Krysty shook her head. “It’s all mixed up. I don’t have an image. I’m not sure that they know what’s driven them here.”

“The space station?” Ryan asked. It was the only thing they knew that was going to make this night different from any others that had taken place in Smoke Creek Desert.

“I don’t know, lover. Mebbe.”

“Primitive instinct,” Mildred said.

“What do you mean?” J.B. asked.

“Those muties live on an intellectual edge barely higher than most animals,” the woman stated. “I think we can all agree on that.” The declaration passed without objection. “Back in the twentieth century, before California was nuked and collapsed off the face of the planet, scientists had already been studying the effects of natural phenomena on animals.”

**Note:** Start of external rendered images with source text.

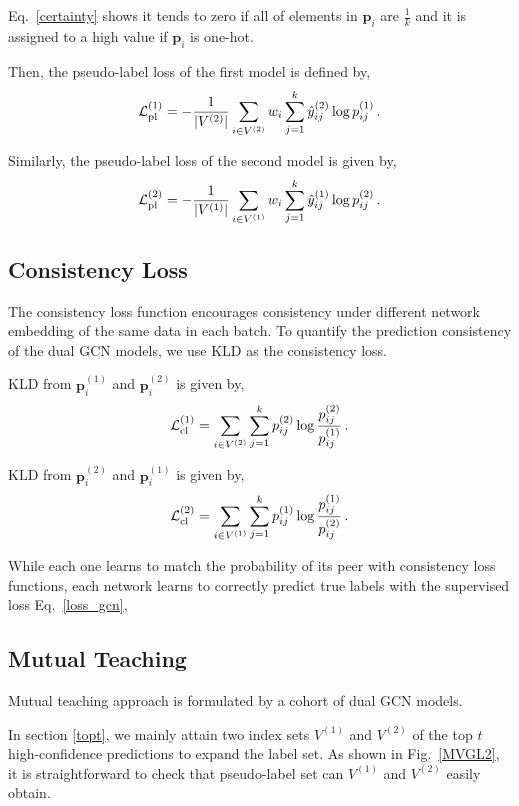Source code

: \documentclass{article}
\begin{document}
Eq.~\eqref{certainty} shows it tends to zero if all of elements in $\bm{p}_i$ are $\frac{1}{k}$ and it is assigned to a high value if $\bm{p}_i$ is one-hot.

Then, the pseudo-label loss of the first model is defined by,
\begin{equation}\label{loss_pl1}
\mathcal{L}_{\rm pl}^{(1)}=-\frac{1}{|V^{(2)}|}\sum_{i\in V^{(2)}}w_i\sum_{j=1}^k \hat{y}_{ij}^{(2)}\log p^{(1)}_{ij}\,.
\end{equation}

Similarly, the pseudo-label loss of the second model is given by,
\begin{equation}\label{loss_pl2}
\mathcal{L}_{\rm pl}^{(2)}=-\frac{1}{|V^{(1)}|}\sum_{i\in V^{(1)}}w_i\sum_{j=1}^k \hat{y}_{ij}^{(1)}\log p^{(2)}_{ij}\,.
\end{equation}
\subsection{Consistency Loss}
The consistency loss function encourages consistency under different network embedding of the same data in each batch. To quantify the prediction consistency of the dual GCN models, we use KLD as the consistency loss.

KLD from ${\bm p}^{(1)}_i$ and $\bm{p}^{(2)}_i$ is given by,
\begin{equation}\label{loss_cl1}
\mathcal{L}_{\rm cl}^{(1)}=\sum_{i\in V^{(2)}}\sum_{j=1}^k p^{(2)}_{ij}\log\frac{p^{(2)}_{ij}}{p^{(1)}_{ij}}\,.
\end{equation}

KLD from ${\bm p}^{(2)}_i$ and $\bm{p}^{(1)}_i$ is given by,
\begin{equation}\label{loss_cl1}
\mathcal{L}_{\rm cl}^{(2)}=\sum_{i\in V^{(1)}}\sum_{j=1}^k p^{(1)}_{ij}\log\frac{p^{(1)}_{ij}}{p^{(2)}_{ij}}\,.
\end{equation}

While each one learns to match the probability of its peer with consistency loss functions, each network learns to correctly predict true labels with the supervised loss Eq.~\eqref{loss_gcn},
\subsection{Mutual Teaching}
Mutual teaching approach is formulated by a cohort of dual GCN models.

In section \ref{topt}, we mainly attain two index sets $V^{(1)}$ and $V^{(2)}$ of the top $t$ high-confidence predictions to expand the label set. As shown in Fig.~\ref{MVGL2}, it is straightforward to check that pseudo-label set can  $V^{(1)}$ and $V^{(2)}$ easily obtain.
\end{document}

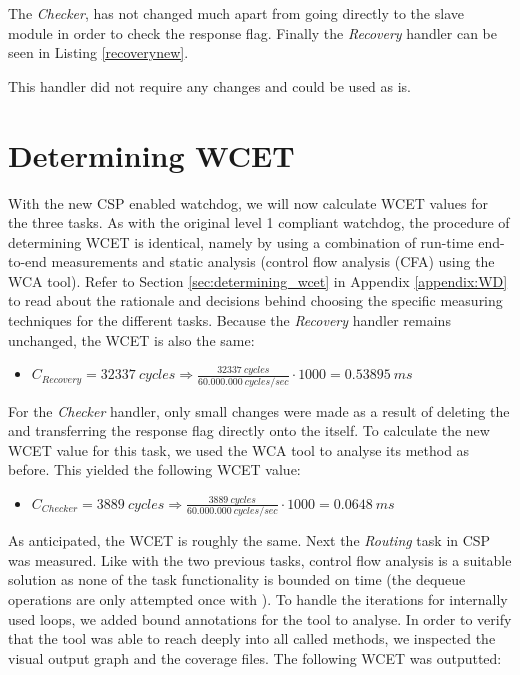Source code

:

The \textit{Checker}, has not changed much apart from going directly to the slave module in order to check the response flag. Finally the \textit{Recovery} handler can be seen in Listing \ref{recoverynew}.



This handler did not require any changes and could be used as is.

\section{Determining WCET}
With the new CSP enabled watchdog, we will now calculate WCET values for the three tasks. As with the original level 1 compliant watchdog, the procedure of determining WCET is identical, namely by using a combination of run-time end-to-end measurements and static analysis (control flow analysis (CFA) using the WCA tool). Refer to Section \ref{sec:determining_wcet} in Appendix \ref{appendix:WD} to read about the rationale and decisions behind choosing the specific measuring techniques for the different tasks. Because the \textit{Recovery} handler remains unchanged, the WCET is also the same:

\begin{itemize}
	\item $C_{Recovery} = 32337\ cycles \Rightarrow \frac{32337\ cycles}{60.000.000\ cycles/sec} \cdot 1000 = 0.53895\ ms$
\end{itemize}

For the \textit{Checker} handler, only small changes were made as a result of deleting the  and transferring the response flag directly onto the  itself. To calculate the new WCET value for this task, we used the WCA tool to analyse its  method as before. This yielded the following WCET value:

\begin{itemize}
	\item $C_{Checker} = 3889\ cycles \Rightarrow \frac{3889\ cycles}{60.000.000\ cycles/sec} \cdot 1000 = 0.0648\ ms$
\end{itemize}

As anticipated, the WCET is roughly the same. Next the \textit{Routing} task in CSP was measured. Like with the two previous tasks, control flow analysis is a suitable solution as none of the task functionality is bounded on time (the dequeue operations are only attempted once with ). To handle the iterations for internally used loops, we added bound annotations for the tool to analyse. In order to verify that the tool was able to reach deeply into all called methods, we inspected the visual output graph and the coverage files. The following WCET was outputted:

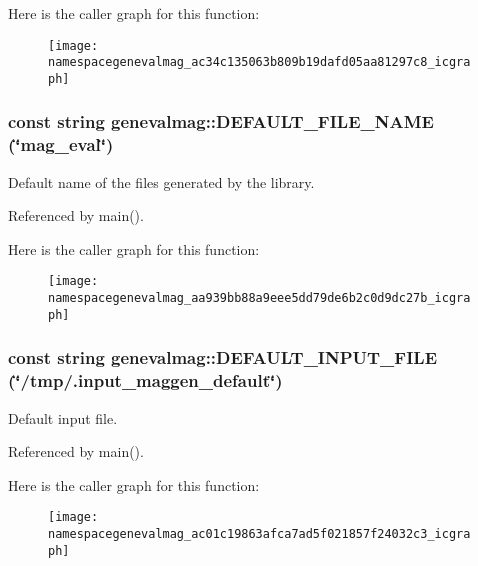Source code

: Here is the caller graph for this function:\nopagebreak
\begin{figure}[H]
\begin{center}
\leavevmode
\texttt{[image: namespacegenevalmag\_ac34c135063b809b19dafd05aa81297c8\_icgraph]}
\end{center}
\end{figure}


\hypertarget{namespacegenevalmag_aa939bb88a9eee5dd79de6b2c0d9dc27b}{
\subsubsection[{DEFAULT\_\-FILE\_\-NAME}]{\setlength{\rightskip}{0pt plus 5cm}const string genevalmag::DEFAULT\_\-FILE\_\-NAME (\char`\"{}mag\_\-eval\char`\"{})}}
\label{namespacegenevalmag_aa939bb88a9eee5dd79de6b2c0d9dc27b}
Default name of the files generated by the library. 

Referenced by main().



Here is the caller graph for this function:\nopagebreak
\begin{figure}[H]
\begin{center}
\leavevmode
\texttt{[image: namespacegenevalmag\_aa939bb88a9eee5dd79de6b2c0d9dc27b\_icgraph]}
\end{center}
\end{figure}


\hypertarget{namespacegenevalmag_ac01c19863afca7ad5f021857f24032c3}{
\subsubsection[{DEFAULT\_\-INPUT\_\-FILE}]{\setlength{\rightskip}{0pt plus 5cm}const string genevalmag::DEFAULT\_\-INPUT\_\-FILE (\char`\"{}/tmp/.input\_\-maggen\_\-default\char`\"{})}}
\label{namespacegenevalmag_ac01c19863afca7ad5f021857f24032c3}
Default input file. 

Referenced by main().



Here is the caller graph for this function:\nopagebreak
\begin{figure}[H]
\begin{center}
\leavevmode
\texttt{[image: namespacegenevalmag\_ac01c19863afca7ad5f021857f24032c3\_icgraph]}
\end{center}
\end{figure}


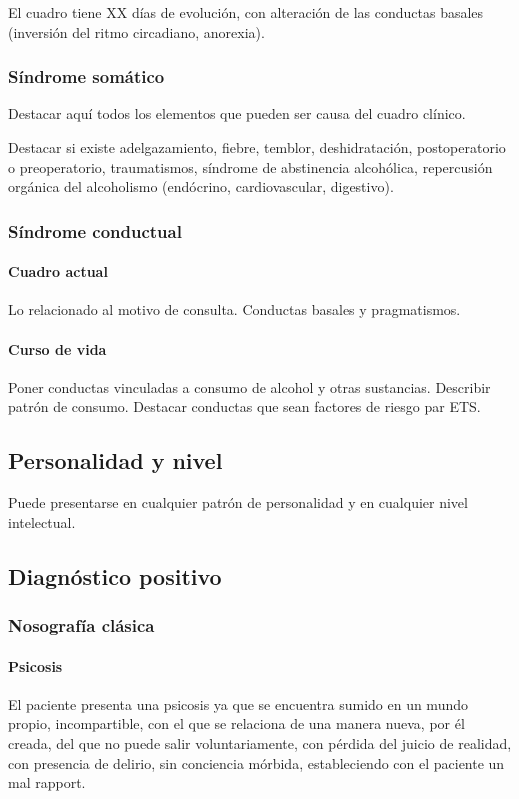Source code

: El cuadro tiene XX días de evolución, con alteración de las conductas basales (inversión del ritmo circadiano, anorexia).

\subsubsection*{Síndrome somático}

Destacar aquí todos los elementos que pueden ser causa del cuadro clínico.

Destacar si existe adelgazamiento, fiebre, temblor, deshidratación, postoperatorio o preoperatorio, traumatismos, síndrome de abstinencia alcohólica, repercusión orgánica del alcoholismo (endócrino, cardiovascular, digestivo).
\subsubsection*{Síndrome conductual}
\paragraph{Cuadro actual}
Lo relacionado al motivo de consulta. Conductas basales y pragmatismos.
\paragraph{Curso de vida}
Poner conductas vinculadas a consumo de alcohol y otras sustancias. Describir patrón de consumo. Destacar conductas que sean factores de riesgo par ETS.
\subsection*{Personalidad y nivel}
Puede presentarse en cualquier patrón de personalidad y en cualquier nivel intelectual.
\subsection*{Diagnóstico positivo}
\subsubsection*{Nosografía clásica}
\paragraph{Psicosis}
El paciente presenta una psicosis ya que se encuentra sumido en un mundo propio, incompartible, con el que se relaciona de una manera nueva, por él creada, del que no puede salir voluntariamente, con pérdida del juicio de realidad, con presencia de delirio, sin conciencia mórbida, estableciendo con el paciente un mal rapport.
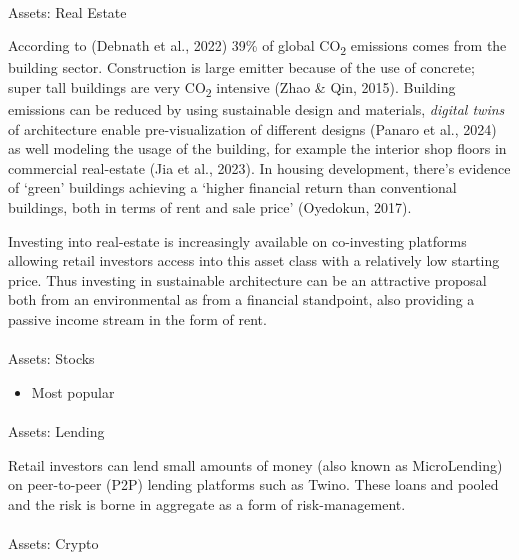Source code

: \documentclass[
  letterpaper,
  DIV=11,
  numbers=noendperiod]{scrartcl}
\makeatletter
\let\oldparagraph\paragraph
\renewcommand{\paragraph}{
    \@ifstar
      \xxxParagraphStar
      \xxxParagraphNoStar
  }
\newcommand{\xxxParagraphStar}[1]{\oldparagraph*{#1}\mbox{}}
\newcommand{\xxxParagraphNoStar}[1]{\oldparagraph{#1}\mbox{}}
\providecommand{\tightlist}{%
  \setlength{\itemsep}{0pt}\setlength{\parskip}{0pt}}\usepackage{longtable,booktabs,array}
\makeatother
\begin{document}
\paragraph{Assets: Real Estate}\label{assets-real-estate}

According to (Debnath et al., 2022) 39\% of global CO\textsubscript{2}
emissions comes from the building sector. Construction is large emitter
because of the use of concrete; super tall buildings are very
CO\textsubscript{2} intensive (Zhao \& Qin, 2015). Building emissions
can be reduced by using sustainable design and materials, \emph{digital
twins} of architecture enable pre-visualization of different designs
(Panaro et al., 2024) as well modeling the usage of the building, for
example the interior shop floors in commercial real-estate (Jia et al.,
2023). In housing development, there's evidence of `green' buildings
achieving a `higher financial return than conventional buildings, both
in terms of rent and sale price' (Oyedokun, 2017).

Investing into real-estate is increasingly available on co-investing
platforms allowing retail investors access into this asset class with a
relatively low starting price. Thus investing in sustainable
architecture can be an attractive proposal both from an environmental as
from a financial standpoint, also providing a passive income stream in
the form of rent.

\paragraph{Assets: Stocks}\label{assets-stocks}

\begin{itemize}
\tightlist
\item
  Most popular
\end{itemize}

\paragraph{Assets: Lending}\label{assets-lending}

Retail investors can lend small amounts of money (also known as
MicroLending) on peer-to-peer (P2P) lending platforms such as Twino.
These loans and pooled and the risk is borne in aggregate as a form of
risk-management.

\paragraph{Assets: Crypto}\label{assets-crypto}
\end{document}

“Don’t understand,” Jak said.

Mildred turned to him slightly, but included all the companions in her conversation. “Earthquakes. Flood. Storms. Extrahard winters. The lack of game. All things that take place in Nature that humans have a hard time detecting, animals seem to know about ahead of time. Like they have an extra sense that humans forgot about or never developed.”

“This is true,” Doc said. “Even after the invention of the seismograph, an observation of animals, especially their migratory habits, was maintained. Often the animals reacted to unknown stimuli that warned them sometimes as much as days before data-gathering devices would report activity.”

“You think those muties can sense the space station coming down out of the sky?” Bernsen asked. He barked a short laugh. “That’s preposterous. It took the teams at the Heimdall Foundation months to track Shostakovich’s Anvil .”

“And you people got it wrong once already,” Mildred said in a hard voice. “Or else you wouldn’t have been up around the seven villes. I see these muties sitting here now, waiting for what you say is going to happen.”

The fat scientist’s face colored slightly.

“Would you then,” Doc asked, “care to venture a hypothesis concerning the presence of the muties at this particular location at this precise time?”

“No,” Bernsen admitted after a moment.

“How far are we from the area where it’s supposed to come down?” Ryan asked.

J.B. took out his minisextant and did his calculations.

While the Armorer was busy, Ryan kept watch over the muties. They were growing more agitated, shifting individually and in small groups, not really noticing now when others encroached on their space. Some of them added more wood to their fires. Ryan knew that wood was scarce in the area. The companions had experienced some difficulty themselves in obtaining it in hopes of having a camp fire to warm themselves at some point in the night. The muties had come prepared with bundles of sticks, branches and driftwood tied by strings.

“About three hundred yards north and west of our position,” the Armorer announced.